Task description: Transcribe every entry exactly, with nothing added or left out.

*** Opening Material provided ***

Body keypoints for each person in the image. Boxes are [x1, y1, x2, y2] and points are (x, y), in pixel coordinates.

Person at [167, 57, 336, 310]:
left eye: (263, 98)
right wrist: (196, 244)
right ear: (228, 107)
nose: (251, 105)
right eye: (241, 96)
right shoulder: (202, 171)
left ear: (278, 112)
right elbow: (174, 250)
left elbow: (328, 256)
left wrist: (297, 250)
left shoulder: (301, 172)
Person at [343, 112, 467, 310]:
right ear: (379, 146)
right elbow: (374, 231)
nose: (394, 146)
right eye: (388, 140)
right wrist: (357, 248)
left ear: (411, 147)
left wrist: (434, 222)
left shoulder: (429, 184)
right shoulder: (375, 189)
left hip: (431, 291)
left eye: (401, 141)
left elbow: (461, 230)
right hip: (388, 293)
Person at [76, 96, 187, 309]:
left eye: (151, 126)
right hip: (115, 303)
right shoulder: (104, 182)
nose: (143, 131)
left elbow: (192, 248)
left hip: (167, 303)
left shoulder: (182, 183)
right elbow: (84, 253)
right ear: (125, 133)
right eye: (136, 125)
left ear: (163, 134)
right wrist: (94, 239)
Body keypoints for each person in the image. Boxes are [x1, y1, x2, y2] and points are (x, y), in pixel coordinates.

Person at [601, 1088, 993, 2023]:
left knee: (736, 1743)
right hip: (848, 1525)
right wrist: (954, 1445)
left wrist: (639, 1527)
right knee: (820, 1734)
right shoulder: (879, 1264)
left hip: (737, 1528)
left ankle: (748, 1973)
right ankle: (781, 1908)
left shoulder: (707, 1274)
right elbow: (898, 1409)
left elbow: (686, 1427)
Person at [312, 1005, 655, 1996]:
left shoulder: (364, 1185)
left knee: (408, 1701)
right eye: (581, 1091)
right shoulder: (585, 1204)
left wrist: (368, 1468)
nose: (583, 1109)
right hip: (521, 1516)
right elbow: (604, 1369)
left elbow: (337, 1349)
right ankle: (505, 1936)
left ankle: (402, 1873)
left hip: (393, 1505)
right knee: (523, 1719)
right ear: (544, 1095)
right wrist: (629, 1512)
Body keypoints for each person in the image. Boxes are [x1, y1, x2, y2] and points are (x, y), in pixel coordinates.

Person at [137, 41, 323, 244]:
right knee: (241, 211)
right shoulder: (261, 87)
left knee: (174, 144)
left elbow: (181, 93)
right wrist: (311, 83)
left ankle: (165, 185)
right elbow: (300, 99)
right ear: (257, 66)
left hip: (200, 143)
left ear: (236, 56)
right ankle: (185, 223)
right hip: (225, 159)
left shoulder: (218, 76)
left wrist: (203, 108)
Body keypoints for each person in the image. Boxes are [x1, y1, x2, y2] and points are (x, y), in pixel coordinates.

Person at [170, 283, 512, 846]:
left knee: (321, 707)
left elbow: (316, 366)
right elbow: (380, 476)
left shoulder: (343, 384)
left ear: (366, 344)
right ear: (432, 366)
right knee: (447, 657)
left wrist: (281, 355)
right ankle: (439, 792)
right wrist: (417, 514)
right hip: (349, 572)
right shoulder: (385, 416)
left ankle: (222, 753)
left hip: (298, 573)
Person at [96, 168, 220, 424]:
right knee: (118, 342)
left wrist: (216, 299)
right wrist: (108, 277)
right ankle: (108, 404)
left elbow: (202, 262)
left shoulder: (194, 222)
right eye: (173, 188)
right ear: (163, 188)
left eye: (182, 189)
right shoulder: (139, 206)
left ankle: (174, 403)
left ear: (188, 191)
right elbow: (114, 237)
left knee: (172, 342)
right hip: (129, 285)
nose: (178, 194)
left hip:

*** Closing Material provided ***

Answer area:
Body keypoints for each person in the image. Boxes are [x1, y1, x2, y2] and points are (x, y), in pixel coordinates.

Person at [167, 57, 336, 310]:
left eye: (263, 98)
right wrist: (196, 244)
right ear: (228, 107)
nose: (251, 105)
right eye: (241, 96)
right shoulder: (202, 171)
left ear: (278, 112)
right elbow: (174, 250)
left elbow: (328, 256)
left wrist: (297, 250)
left shoulder: (301, 172)
Person at [343, 112, 467, 310]:
right ear: (379, 146)
right elbow: (374, 231)
nose: (394, 146)
right eye: (388, 140)
right wrist: (357, 248)
left ear: (411, 147)
left wrist: (434, 222)
left shoulder: (429, 184)
right shoulder: (375, 189)
left hip: (431, 291)
left eye: (401, 141)
left elbow: (461, 230)
right hip: (388, 293)
Person at [76, 96, 187, 309]:
left eye: (151, 126)
right hip: (115, 303)
right shoulder: (104, 182)
nose: (143, 131)
left elbow: (192, 248)
left hip: (167, 303)
left shoulder: (182, 183)
right elbow: (84, 253)
right ear: (125, 133)
right eye: (136, 125)
left ear: (163, 134)
right wrist: (94, 239)
Body keypoints for each person in the image. Boxes are [x1, y1, x2, y2] and points are (x, y), in pixel coordinates.

Person at [601, 1088, 993, 2023]:
left knee: (736, 1743)
right hip: (848, 1525)
right wrist: (954, 1445)
left wrist: (639, 1527)
right knee: (820, 1734)
right shoulder: (879, 1264)
left hip: (737, 1528)
left ankle: (748, 1973)
right ankle: (781, 1908)
left shoulder: (707, 1274)
right elbow: (898, 1409)
left elbow: (686, 1427)
Person at [312, 1005, 655, 1996]:
left shoulder: (364, 1185)
left knee: (408, 1701)
right eye: (581, 1091)
right shoulder: (585, 1204)
left wrist: (368, 1468)
nose: (583, 1109)
right hip: (521, 1516)
right elbow: (604, 1369)
left elbow: (337, 1349)
right ankle: (505, 1936)
left ankle: (402, 1873)
left hip: (393, 1505)
right knee: (523, 1719)
right ear: (544, 1095)
right wrist: (629, 1512)
Body keypoints for each person in the image. Boxes are [x1, y1, x2, y2] and points are (x, y), in pixel coordinates.

Person at [137, 41, 323, 244]:
right knee: (241, 211)
right shoulder: (261, 87)
left knee: (174, 144)
left elbow: (181, 93)
right wrist: (311, 83)
left ankle: (165, 185)
right elbow: (300, 99)
right ear: (257, 66)
left hip: (200, 143)
left ear: (236, 56)
right ankle: (185, 223)
right hip: (225, 159)
left shoulder: (218, 76)
left wrist: (203, 108)
Body keypoints for each person in the image. Boxes are [x1, y1, x2, y2] and points are (x, y), in pixel coordinates.

Person at [170, 283, 512, 846]:
left knee: (321, 707)
left elbow: (316, 366)
right elbow: (380, 476)
left shoulder: (343, 384)
left ear: (366, 344)
right ear: (432, 366)
right knee: (447, 657)
left wrist: (281, 355)
right ankle: (439, 792)
right wrist: (417, 514)
right hip: (349, 572)
right shoulder: (385, 416)
left ankle: (222, 753)
left hip: (298, 573)
Person at [96, 168, 220, 424]:
right knee: (118, 342)
left wrist: (216, 299)
right wrist: (108, 277)
right ankle: (108, 404)
left elbow: (202, 262)
left shoulder: (194, 222)
right eye: (173, 188)
right ear: (163, 188)
left eye: (182, 189)
right shoulder: (139, 206)
left ankle: (174, 403)
left ear: (188, 191)
right elbow: (114, 237)
left knee: (172, 342)
right hip: (129, 285)
nose: (178, 194)
left hip:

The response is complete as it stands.